Adsorption studies of tritium-labeled peptides on polystyrene surfaces

Abstract

In this study, three presentation formats of an epitope peptide (hepta-peptide), derived from the human chorionic gonadotropin amino acid sequence, were compared for adsorption to the polystyrene wells of a microELISA plate. The peptides had either a free N-terminus, an Ata-group or a linear (Lys) 7-extension at the N-terminal. In order to measure the adsorption properties, all peptides were tritiated by synthesizing an additional 3 H− labeled glycyl residue to the N-terminus of their peptide sequence. Over a broad range of peptide concentrations used as coat solution, extension of the peptide by an Ata-group consistently increased adsorption by a factor of 1.5 to 3 compared to the free parent peptide. Of the three peptides studied, the Ata-peptide showed the highest surface coverage of 0.6 mg/m 2 when 1.0 mmol/l was offered as the concentration of peptide in the coating solution. The highest surface coverage observed for the parent peptide was 0.4 mg/m 2 (at 1.5 mmol/l).

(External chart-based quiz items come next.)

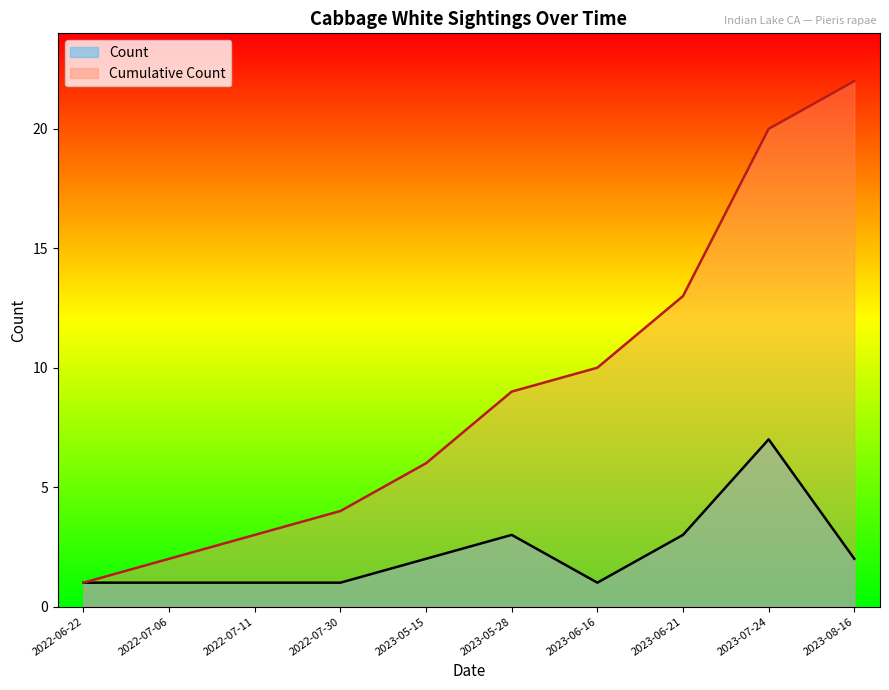

Which category has the highest value in the Count series?

2023-07-24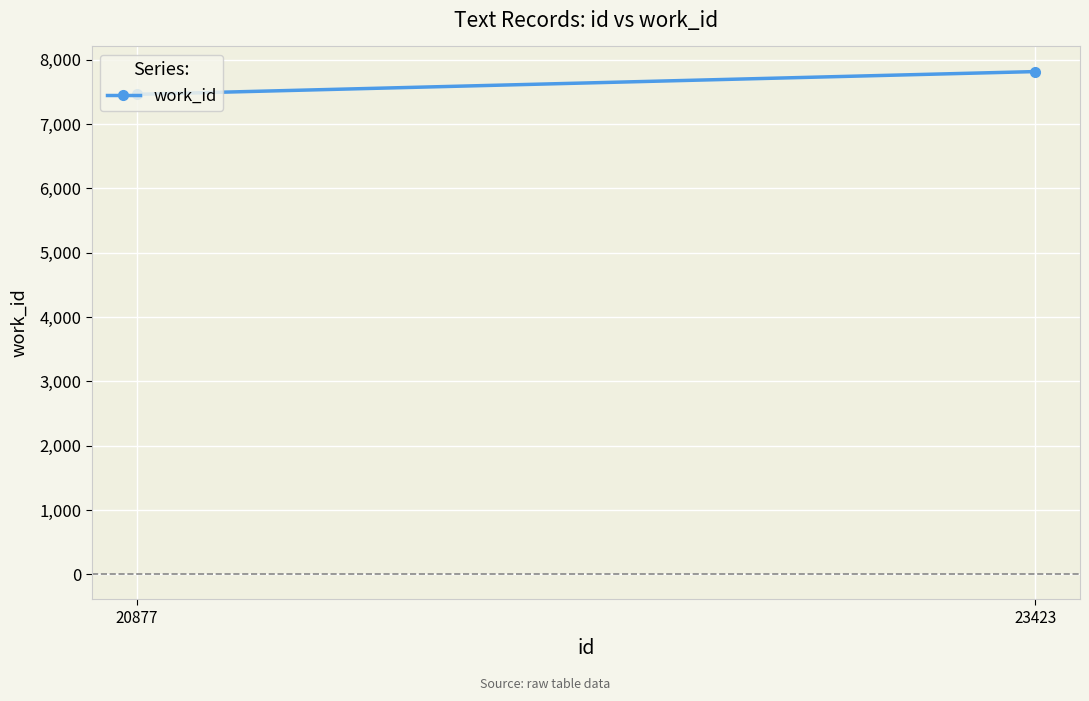

What is the value of the 1st point from the left?

7460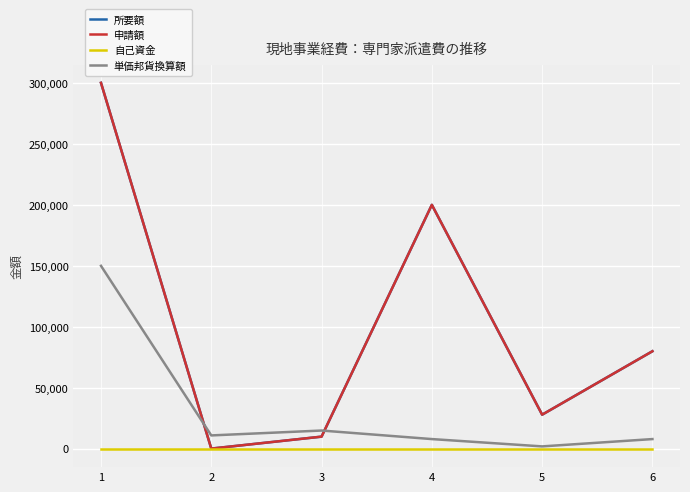

Reading left to right, list all the values displayed in this chart.

所要額: 1=300000	2=200	3=10000	4=200000	5=28000	6=80000
申請額: 1=300000	2=200	3=10000	4=200000	5=28000	6=80000
自己資金: 1=0	2=0	3=0	4=0	5=0	6=0
単価邦貨換算額: 1=150000	2=11000	3=15000	4=8000	5=2000	6=8000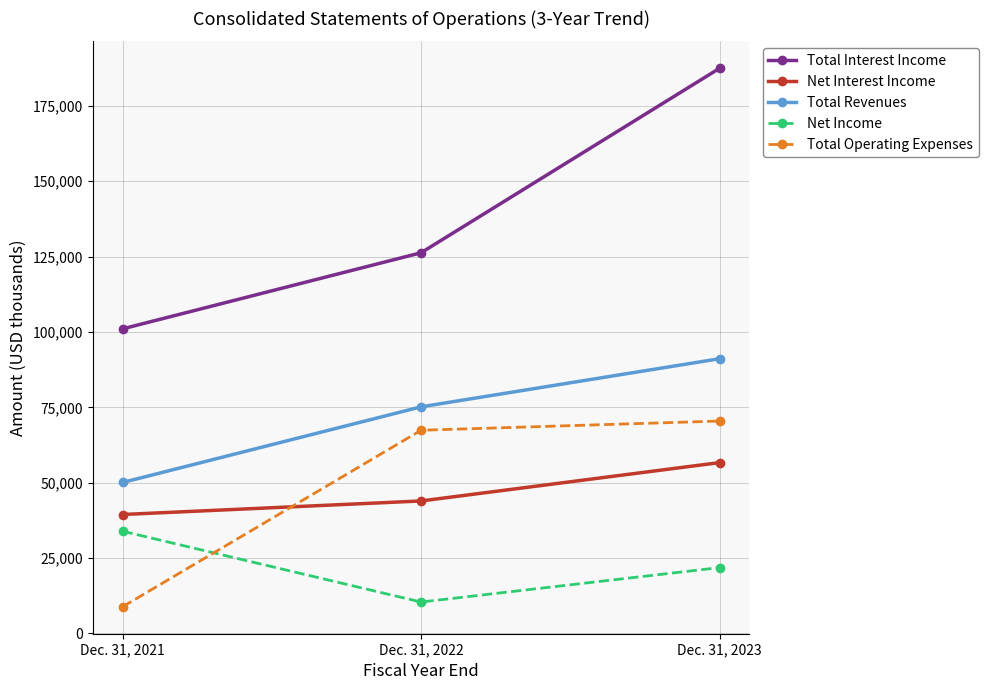

Which series has the widest spread of values?

Total Interest Income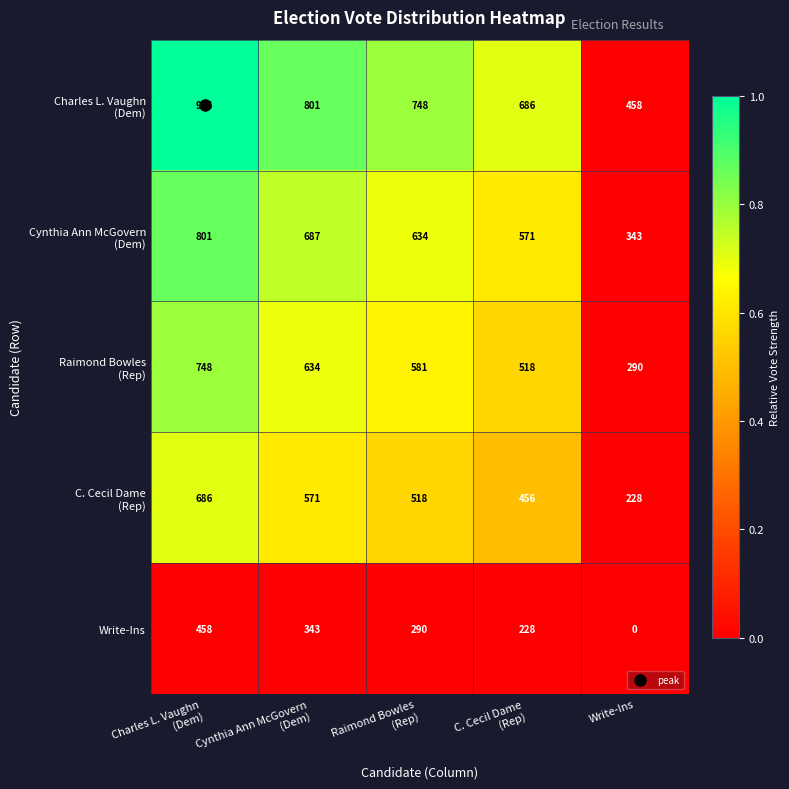

What is the total value across all series at Write-Ins?

1319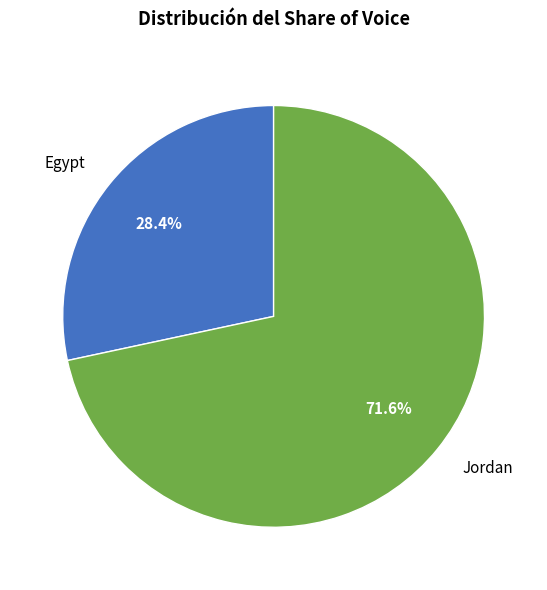

Is there any slice that represents more than half of the pie?

Yes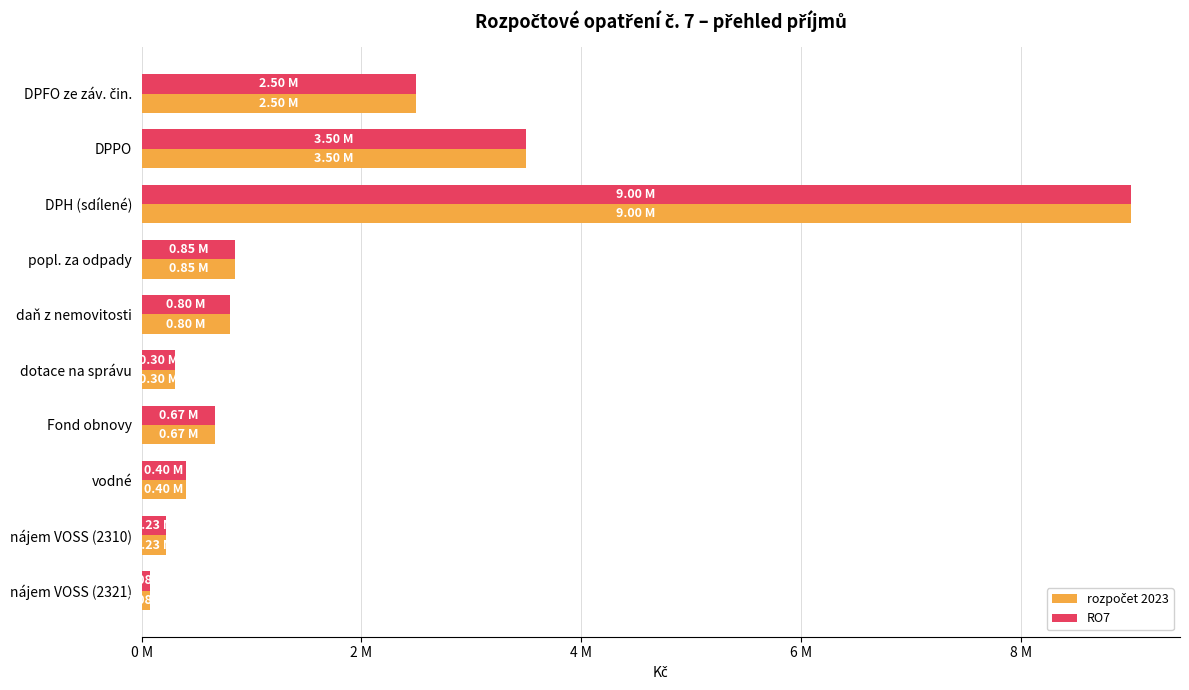

Rank the series by their maximum value, from lowest to highest.

rozpočet 2023, RO7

The lysyl (K 7) peptide showed a maximum plateau value of 0.2 mg/m 2, and therefore the lysyl (K 7) extension reduced the peptide surface coverage at relatively high coat concentrations (above 0.1 mmol/l) compared to the parent peptide. At lower input concentrations (below 0.1 μmol/l), however, the packing density of the lysyl (K 7) peptide was up to 25 times higher when compared to the other two peptide analogs. We conclude that better adsorption as well as improved antibody binding activity and (functional) affinity could explain the higher reactivity observed in ELISA procedures when peptides are N-terminally extended by an Ata-group or lysyl (K 7) extension.